Tuesday, 27 January 2015

More WW2 Japanese

My painting schedule has dropped off to almost next to nothing. Work mostly, but the truth is I need to be the mood and I haven't been.

So I thought I would try some bite size filler projects, using the pile of lead awaiting the paint brush.

I have just completed the first of these, some reinforcements for my 15mm WW2 Japanese. This is a rifle squad with an attached light mortar and a couple of trucks. All from the FoW range. I particularly like their trucks, no assembly required!

I have also struggled through some related reading. 'Bloody Shambles' by Christopher Shores, tells the story of the Allied air campaign across Singapore, Malaya, Burma, Ceylon and the Philippines during World War II. It documents the Allied underestimation of Japanese ability, which led to the destruction of 50% of the British bomber force in two days.K

I say I struggled, more accurately I dipped in and out. I find air warfare books hard going at the best of times and this is no exception. The format is a diary of the campaigns and while I appreciate the detailed research, I'm afraid it is very easy to put down between chapters.

I have been gaming though, with a great GDWS double header and Open Day last weekend. I played in the big Bolt Action game, roughly 4,000pts a side with seven players.

This weekend I am off to York for the Vapartnak wargames show on Sunday. Looking forward to it and the Blackburn v Fulham game on the Saturday. Although a bit more trepidation about the latter!



Sunday, 11 January 2015

The Last Crusaders

My latest reading is the ‘The Last Crusaders’ by Barnaby Rogerson. It tells the story of 15th and 16th Century conflicts between the Christian states of Europe, mostly led by the Habsburg’s, and the Ottoman Empire and fellow Islamic states in North Africa.

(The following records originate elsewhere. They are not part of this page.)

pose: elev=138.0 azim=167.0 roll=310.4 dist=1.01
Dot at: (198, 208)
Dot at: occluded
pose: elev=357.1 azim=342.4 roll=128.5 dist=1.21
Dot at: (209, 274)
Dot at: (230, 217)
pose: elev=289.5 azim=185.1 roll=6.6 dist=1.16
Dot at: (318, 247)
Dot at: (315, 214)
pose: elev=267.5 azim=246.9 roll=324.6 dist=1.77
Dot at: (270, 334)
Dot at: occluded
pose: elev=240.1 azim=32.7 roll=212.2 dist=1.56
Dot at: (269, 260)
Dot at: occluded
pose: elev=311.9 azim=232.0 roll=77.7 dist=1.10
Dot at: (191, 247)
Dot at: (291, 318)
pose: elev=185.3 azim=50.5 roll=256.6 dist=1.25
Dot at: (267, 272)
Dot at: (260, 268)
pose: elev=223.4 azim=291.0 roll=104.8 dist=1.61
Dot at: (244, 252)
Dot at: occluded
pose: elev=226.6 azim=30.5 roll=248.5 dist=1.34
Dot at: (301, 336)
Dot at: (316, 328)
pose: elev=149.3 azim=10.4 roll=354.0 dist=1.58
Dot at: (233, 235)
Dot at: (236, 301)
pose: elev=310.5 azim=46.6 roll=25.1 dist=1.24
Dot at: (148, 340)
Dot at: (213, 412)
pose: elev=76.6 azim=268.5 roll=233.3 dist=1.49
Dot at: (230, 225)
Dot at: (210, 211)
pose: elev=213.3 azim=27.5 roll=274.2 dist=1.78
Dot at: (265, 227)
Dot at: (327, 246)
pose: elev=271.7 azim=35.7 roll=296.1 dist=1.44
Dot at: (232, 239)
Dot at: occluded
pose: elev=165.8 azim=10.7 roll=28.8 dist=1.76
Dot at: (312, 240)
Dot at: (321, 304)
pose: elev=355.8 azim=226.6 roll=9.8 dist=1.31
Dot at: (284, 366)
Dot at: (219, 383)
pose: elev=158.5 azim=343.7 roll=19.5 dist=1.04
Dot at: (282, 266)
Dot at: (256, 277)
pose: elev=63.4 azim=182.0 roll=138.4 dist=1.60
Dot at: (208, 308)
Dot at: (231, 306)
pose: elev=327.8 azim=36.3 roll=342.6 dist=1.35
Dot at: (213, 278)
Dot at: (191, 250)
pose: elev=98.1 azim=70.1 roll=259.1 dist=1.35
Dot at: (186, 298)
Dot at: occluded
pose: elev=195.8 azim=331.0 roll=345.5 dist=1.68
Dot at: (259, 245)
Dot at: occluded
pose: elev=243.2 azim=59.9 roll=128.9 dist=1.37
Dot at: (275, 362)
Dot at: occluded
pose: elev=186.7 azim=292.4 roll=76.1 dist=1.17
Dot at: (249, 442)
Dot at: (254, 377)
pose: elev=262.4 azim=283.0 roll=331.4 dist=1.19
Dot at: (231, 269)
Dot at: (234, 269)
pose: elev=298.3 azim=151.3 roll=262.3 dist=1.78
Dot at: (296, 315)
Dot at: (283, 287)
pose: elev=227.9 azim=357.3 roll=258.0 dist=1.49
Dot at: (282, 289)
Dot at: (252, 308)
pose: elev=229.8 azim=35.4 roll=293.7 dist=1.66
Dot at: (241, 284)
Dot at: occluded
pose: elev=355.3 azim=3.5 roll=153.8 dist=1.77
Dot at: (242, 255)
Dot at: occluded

While the Ottoman invasions of the Balkans have been well covered, this book also covers the crusades of Portugal and Spain in North Africa. Both countries had a foothold on the coast and fought a series of wars against the local rulers and later against the corsairs. These are wars I was much less familiar with.

His choice of final conflict is the Battle of the Three Kings1578.  The young King Sebastian of Portugal invaded Morocco. Facing him was the dying Sultan Abdul Malik who had to be strapped into his saddle his horsemen attacked the Christian square. In a renaissance version of Custer’s Last Stand, the flower of Portugal’s nobility was wiped out with 26,000 men dead or captured.

The author writes a narrative history of the period in the best tradition of the historical storyteller. A very good read.